REQUEST:
An exact reproduction is needed of every line from the beginning of the data down to and including the line that contains "dossier d’inscription ISE cycle long et AS", minus the pictures.

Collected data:
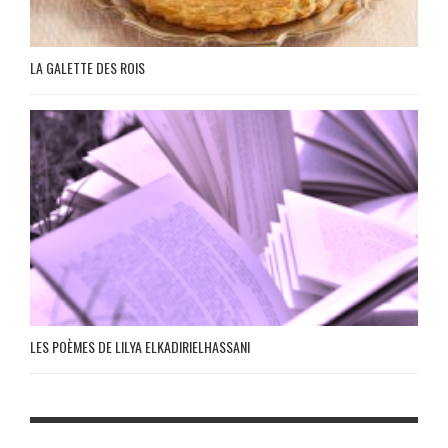
LA GALETTE DES ROIS
LES POÈMES DE LILYA ELKADIRIELHASSANI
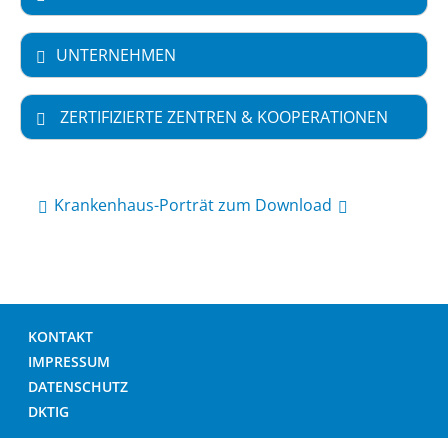
UNTERNEHMEN
ZERTIFIZIERTE ZENTREN & KOOPERATIONEN
Krankenhaus-Porträt zum Download
KONTAKT
IMPRESSUM
DATENSCHUTZ
DKTIG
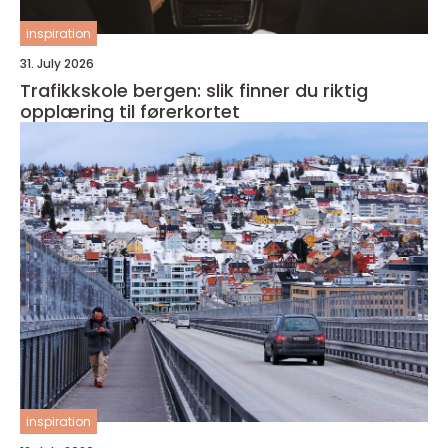
inspiration
31. July 2026
Trafikkskole bergen: slik finner du riktig
opplæring til førerkortet
inspiration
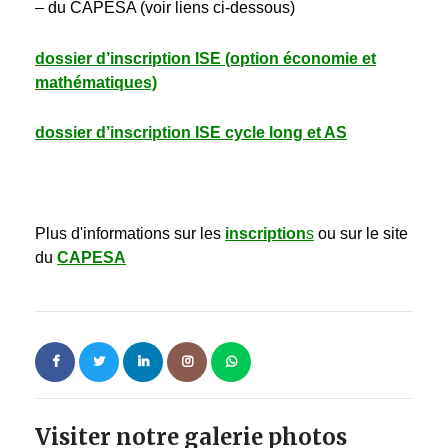
– du CAPESA (voir liens ci-dessous)
dossier d’inscription ISE (option économie et
mathématiques)
dossier d’inscription ISE cycle long et AS
Plus d'informations sur les
inscription
s
ou sur le site
du
CAPESA
Visiter notre galerie photos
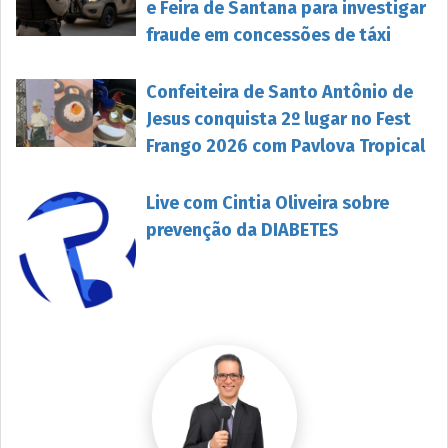
e Feira de Santana para investigar
fraude em concessões de táxi
Confeiteira de Santo Antônio de
Jesus conquista 2º lugar no Fest
Frango 2026 com Pavlova Tropical
Live com Cintia Oliveira sobre
prevenção da DIABETES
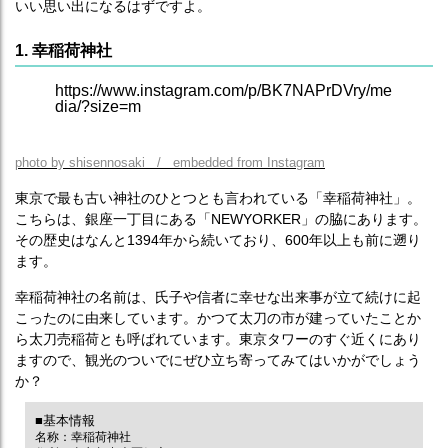
いい思い出になるはずですよ。
1. 幸稲荷神社
https://www.instagram.com/p/BK7NAPrDVry/me
dia/?size=m
photo by shisennosaki / embedded from Instagram
東京で最も古い神社のひとつとも言われている「幸稲荷神社」。
こちらは、銀座一丁目にある「NEWYORKER」の脇にあります。
その歴史はなんと1394年から続いており、600年以上も前に遡り
ます。
幸稲荷神社の名前は、氏子や信者に幸せな出来事が立て続けに起
こったのに由来しています。かつて太刀の市が建っていたことか
ら太刀売稲荷とも呼ばれています。東京タワーのすぐ近くにあり
ますので、観光のついでにぜひ立ち寄ってみてはいかがでしょう
か？
■基本情報
名称：幸稲荷神社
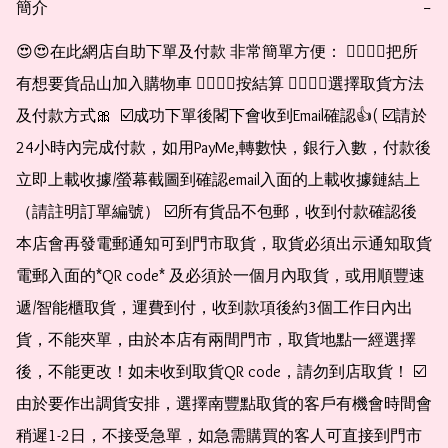
簡介
−
😍😍在此網店自助下單及付款 非常簡單方便： 👉🏻👉🏻把所
有想要貨品山加入購物車 👉🏻👉🏻按結算 👉🏻👉🏻選擇取貨方法
及付款方式🎀  ☑️成功下單後閣下會收到Email確認👍( ☑️請於
24小時內完成付款，如用PayMe,轉數快，銀行入數，付款後
立即上載收據/螢幕截圖到確認email入面的上載收據鏈結上
（請註明訂單編號） ☑️所有貨品不包郵，收到付款確認後
本店會再發電郵通知可到門市取貨，取貨必須出示通知取貨
電郵入面的*QR code* 及必須於一個月內取貨，或用順豐速
遞/智能櫃取貨，運費到付，收到款項後約3個工作日內出
貨，不能夾單，由於本店有兩間門市，取貨地點一經選擇
後，不能更改！如未收到取貨QR code，請勿到店取貨！ ☑️
由於要作出調貨安排，選擇南豐點取貨的客戶有機會時間會
稍遲1-2日，不接受急單，如急需購買的客人可直接到門市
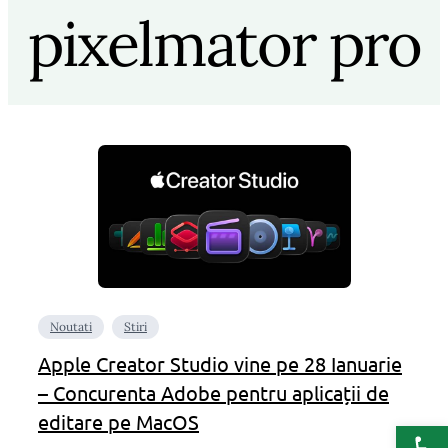
pixelmator pro
Noutati
Stiri
Apple Creator Studio vine pe 28 Ianuarie
– Concurenta Adobe pentru aplicații de
editare pe MacOS
Deschide b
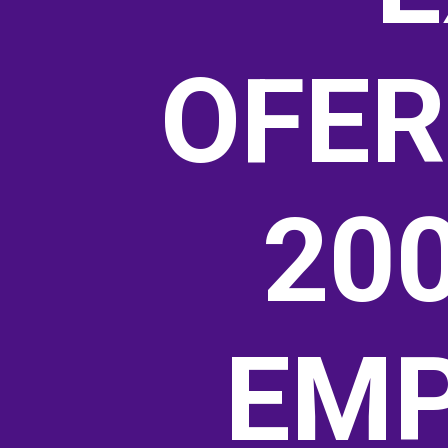
OFER
200
EMP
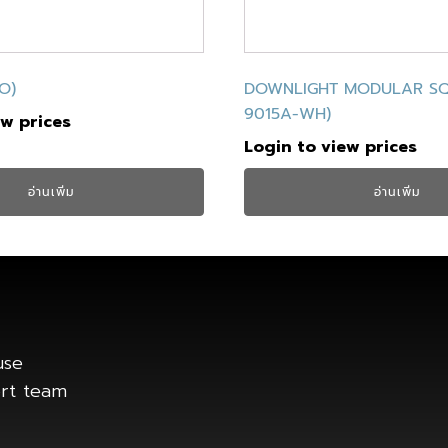
O)
DOWNLIGHT MODULAR SQ
9015A-WH)
ew prices
Login to view prices
อ่านเพิ่ม
อ่านเพิ่ม
use
ort team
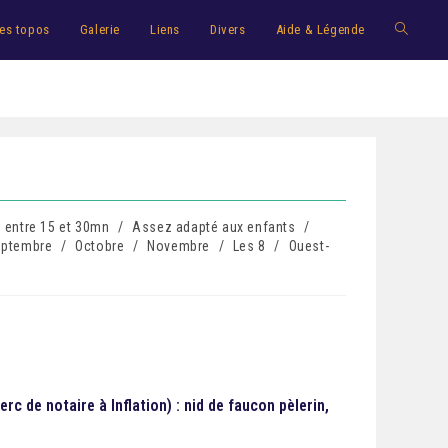
es topos
Galerie
Liens
Divers
Aide & Légende
 entre 15 et 30mn
/
Assez adapté aux enfants
/
ptembre
/
Octobre
/
Novembre
/
Les 8
/
Ouest-
rc de notaire à Inflation) : nid de faucon pèlerin,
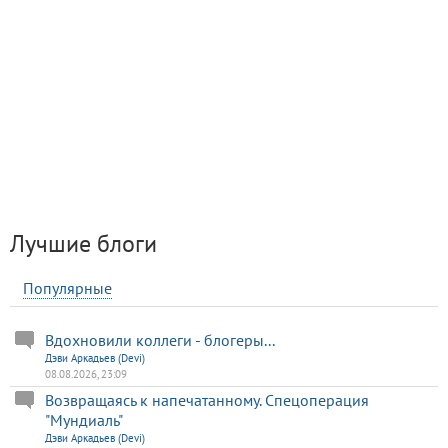
Лучшие блоги
Популярные
Вдохновили коллеги - блогеры...
Дэви Аркадьев (Devi)
08.08.2026, 23:09
Возвращаясь к напечатанному. Спецоперация
"Мундиаль"
Дэви Аркадьев (Devi)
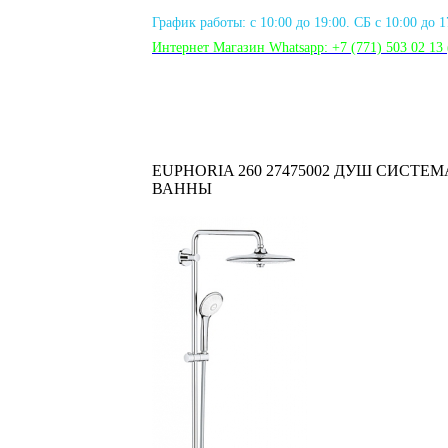
График работы: с 10:00 до 19:00. СБ с 10:00 до 
Интернет Магазин Whatsapp:
+7 (771) 503 02 13
EUPHORIA 260 27475002 ДУШ СИСТЕ
ВАННЫ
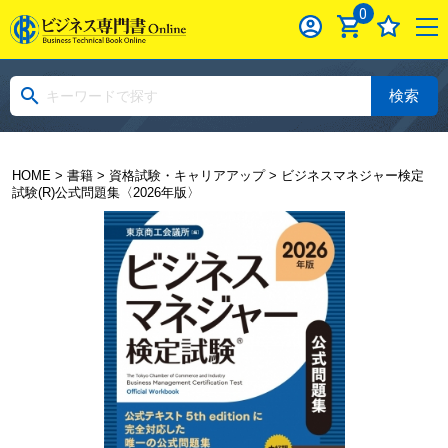
0
検索
HOME
>
書籍
>
資格試験・キャリアアップ
> ビジネスマネジャー検定
試験(R)公式問題集〈2026年版〉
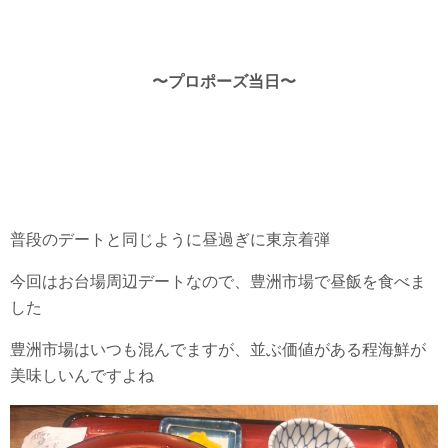
〜プロポーズ当日〜
普段のデートと同じように昼過ぎに東京着弾
今回はお台場周辺デートなので、豊洲市場で昼飯を食べま
した
豊洲市場はいつも混んでますが、並ぶ価値がある程海鮮が
美味しいんですよね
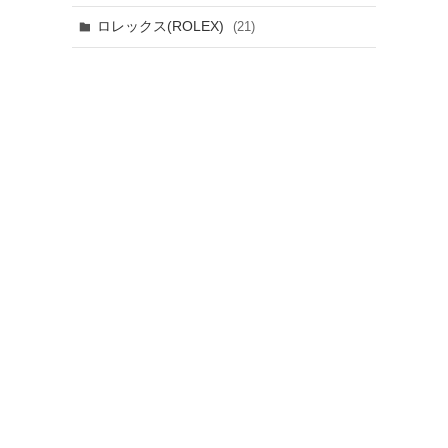
ロレックス(ROLEX)
(21)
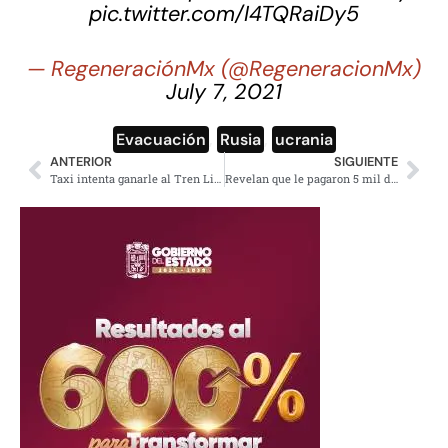
pic.twitter.com/I4TQRaiDy5
— RegeneraciónMx (@RegeneracionMx)
July 7, 2021
Evacuación
,
Rusia
,
ucrania
ANTERIOR
SIGUIENTE
Taxi intenta ganarle al Tren Ligero y chocan; deja un muerto y dos heridos
Revelan que le pagaron 5 mil dólares a los asesinos de Lourdes Maldonado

RESPONSE BOX:
LA GALETTE DES ROIS
LES POÈMES DE LILYA ELKADIRIELHASSANI
UNTERNEHMEN
ZERTIFIZIERTE ZENTREN & KOOPERATIONEN
Krankenhaus-Porträt zum Download
KONTAKT
IMPRESSUM
DATENSCHUTZ
DKTIG
inspiration
31. July 2026
Trafikkskole bergen: slik finner du riktig
opplæring til førerkortet
inspiration
– du CAPESA (voir liens ci-dessous)
dossier d’inscription ISE (option économie et
mathématiques)
dossier d’inscription ISE cycle long et AS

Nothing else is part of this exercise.